** PROVIDED INFORMATION **
>>>

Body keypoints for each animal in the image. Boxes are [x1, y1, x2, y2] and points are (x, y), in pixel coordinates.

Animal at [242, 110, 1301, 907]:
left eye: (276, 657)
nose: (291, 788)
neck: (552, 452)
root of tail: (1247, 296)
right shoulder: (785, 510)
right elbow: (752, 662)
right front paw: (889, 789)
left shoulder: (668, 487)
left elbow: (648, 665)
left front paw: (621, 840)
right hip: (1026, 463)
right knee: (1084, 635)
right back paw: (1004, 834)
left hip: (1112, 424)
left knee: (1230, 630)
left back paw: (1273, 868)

<<<
>>>

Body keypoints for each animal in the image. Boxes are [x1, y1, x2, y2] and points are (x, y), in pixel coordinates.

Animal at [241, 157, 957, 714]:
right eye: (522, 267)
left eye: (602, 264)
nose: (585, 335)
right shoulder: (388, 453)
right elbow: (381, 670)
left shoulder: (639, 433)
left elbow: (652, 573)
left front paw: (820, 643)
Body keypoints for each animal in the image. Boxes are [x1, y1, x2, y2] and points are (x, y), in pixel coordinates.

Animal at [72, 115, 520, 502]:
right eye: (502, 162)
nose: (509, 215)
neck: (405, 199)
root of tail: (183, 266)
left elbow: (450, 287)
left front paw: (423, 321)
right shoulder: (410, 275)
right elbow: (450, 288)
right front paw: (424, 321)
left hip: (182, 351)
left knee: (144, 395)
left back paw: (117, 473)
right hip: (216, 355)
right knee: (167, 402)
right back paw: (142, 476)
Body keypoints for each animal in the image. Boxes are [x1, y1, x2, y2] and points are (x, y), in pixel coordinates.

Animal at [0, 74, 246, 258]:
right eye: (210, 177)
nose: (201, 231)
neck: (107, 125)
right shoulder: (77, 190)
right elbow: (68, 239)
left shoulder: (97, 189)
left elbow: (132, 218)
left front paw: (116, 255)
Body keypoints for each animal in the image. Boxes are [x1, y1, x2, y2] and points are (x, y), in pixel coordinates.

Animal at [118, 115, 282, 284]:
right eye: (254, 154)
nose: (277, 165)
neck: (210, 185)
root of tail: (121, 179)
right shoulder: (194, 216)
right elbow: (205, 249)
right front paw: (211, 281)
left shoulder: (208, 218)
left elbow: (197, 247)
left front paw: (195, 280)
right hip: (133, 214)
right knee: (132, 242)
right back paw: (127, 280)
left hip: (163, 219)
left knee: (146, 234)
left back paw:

<<<
>>>

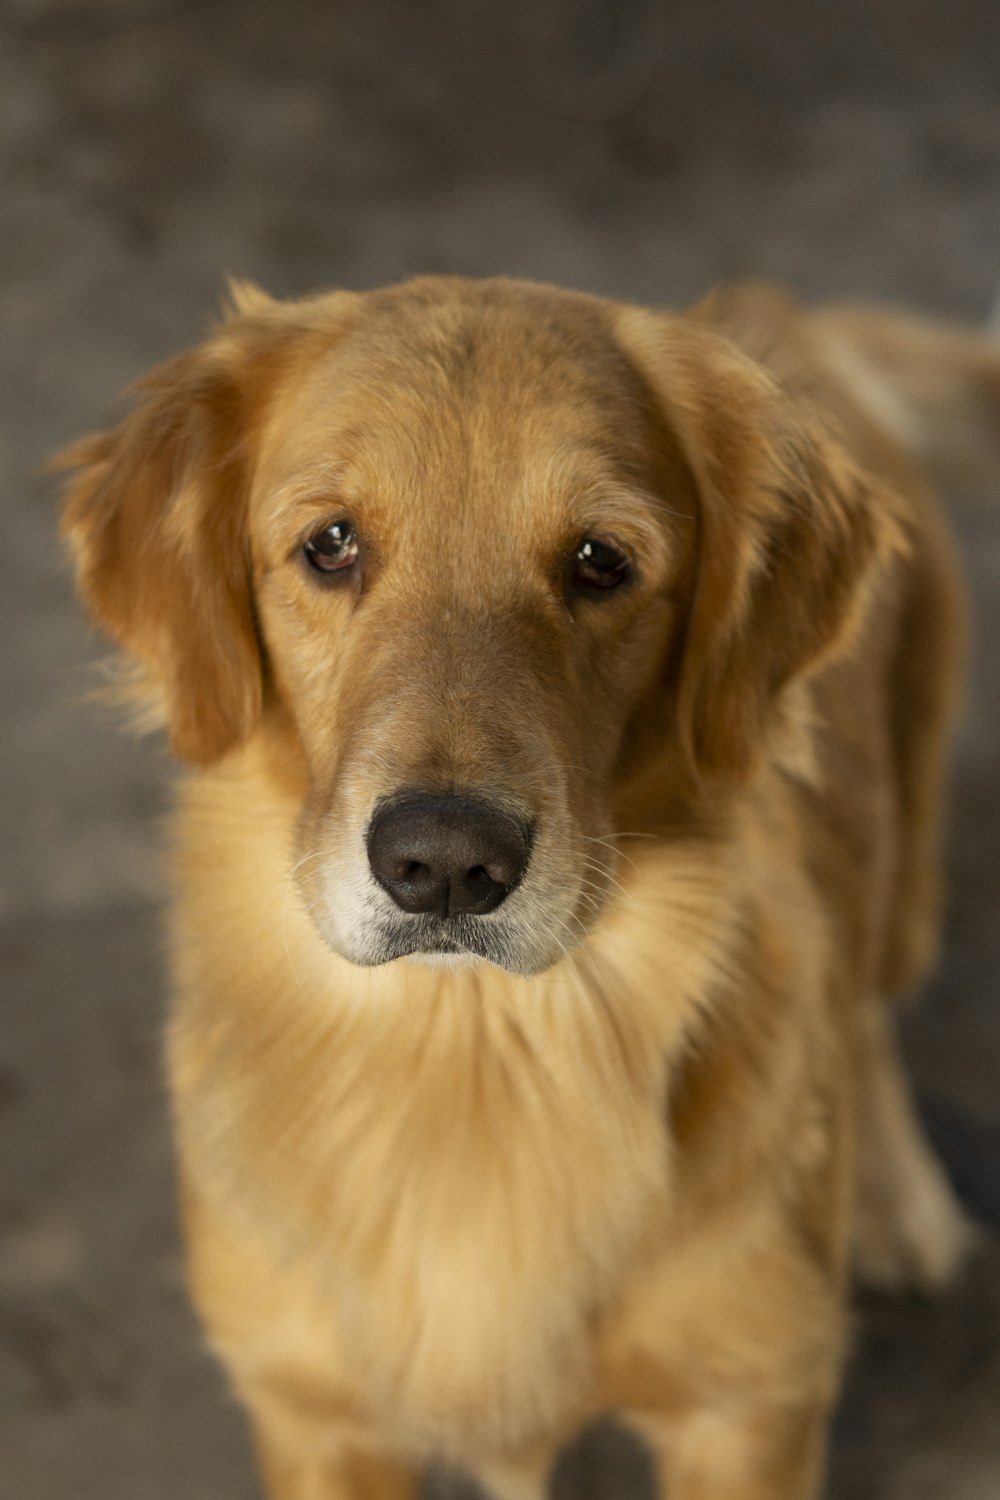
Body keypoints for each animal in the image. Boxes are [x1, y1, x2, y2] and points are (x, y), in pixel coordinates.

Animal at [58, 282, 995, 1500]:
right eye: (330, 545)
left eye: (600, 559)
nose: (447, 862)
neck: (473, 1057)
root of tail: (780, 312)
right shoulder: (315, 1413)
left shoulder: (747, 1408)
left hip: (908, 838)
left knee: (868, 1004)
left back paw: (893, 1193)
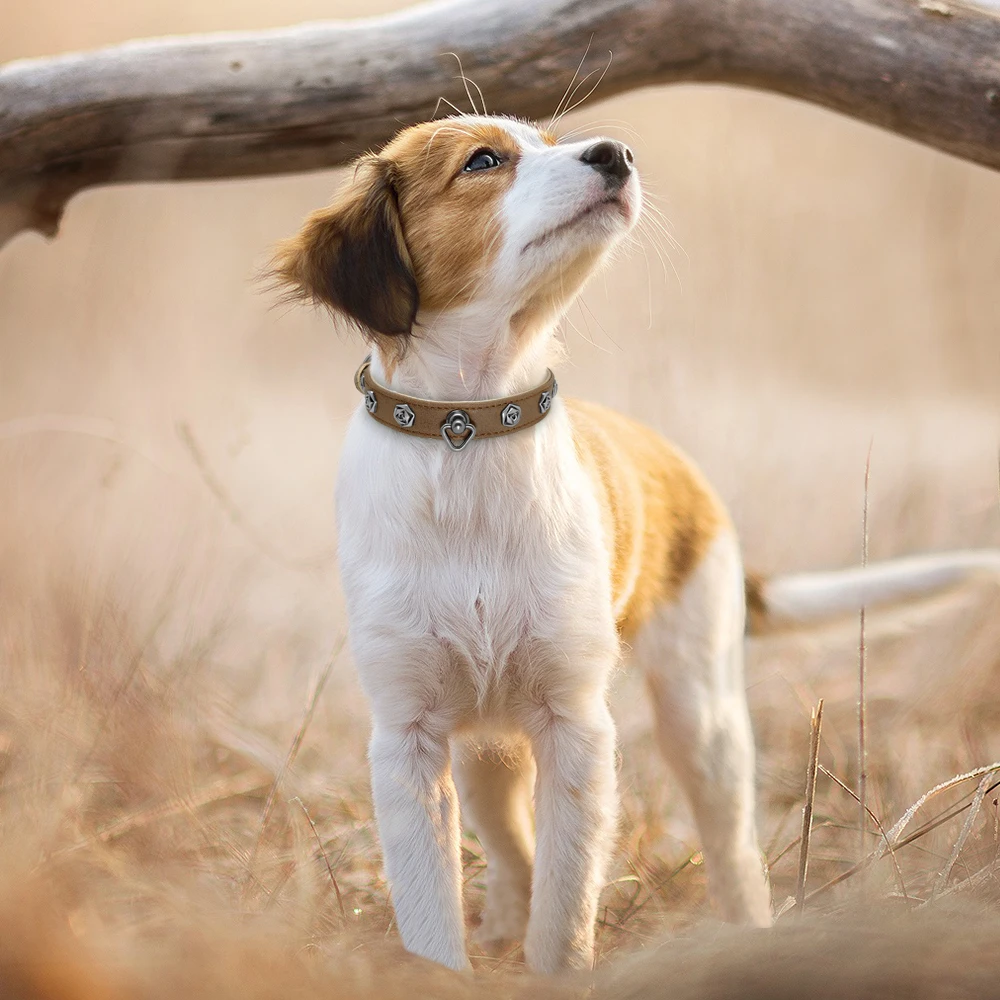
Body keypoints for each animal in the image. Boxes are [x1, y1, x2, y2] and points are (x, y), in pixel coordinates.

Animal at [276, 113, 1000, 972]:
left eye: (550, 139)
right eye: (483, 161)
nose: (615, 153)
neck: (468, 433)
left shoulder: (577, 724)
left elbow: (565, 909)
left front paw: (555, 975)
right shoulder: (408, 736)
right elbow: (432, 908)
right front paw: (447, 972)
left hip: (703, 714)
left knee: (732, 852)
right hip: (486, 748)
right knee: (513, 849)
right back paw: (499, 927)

<<<

** EXERCISE DIRECTIONS **
Transcribe exactly the lines above, beginning at the one with "right eye: (330, 545)" and going up to and including the one with "right back paw: (499, 927)". Pictures do not belong in the copy.

** WRITTEN RESPONSE **
right eye: (330, 545)
left eye: (600, 559)
nose: (447, 862)
neck: (473, 1057)
root of tail: (780, 312)
right shoulder: (315, 1413)
left shoulder: (747, 1408)
left hip: (908, 838)
left knee: (868, 1004)
left back paw: (893, 1193)
Body keypoints for each animal in the image. Boxes are [x1, y1, x2, y2] and points are (x, y), in pixel coordinates.

Animal at [276, 113, 1000, 972]:
left eye: (550, 139)
right eye: (483, 161)
nose: (615, 153)
neck: (468, 433)
left shoulder: (577, 724)
left elbow: (565, 909)
left front paw: (555, 975)
right shoulder: (408, 736)
right elbow: (432, 908)
right front paw: (447, 972)
left hip: (703, 714)
left knee: (732, 852)
right hip: (486, 748)
right knee: (513, 849)
right back paw: (499, 927)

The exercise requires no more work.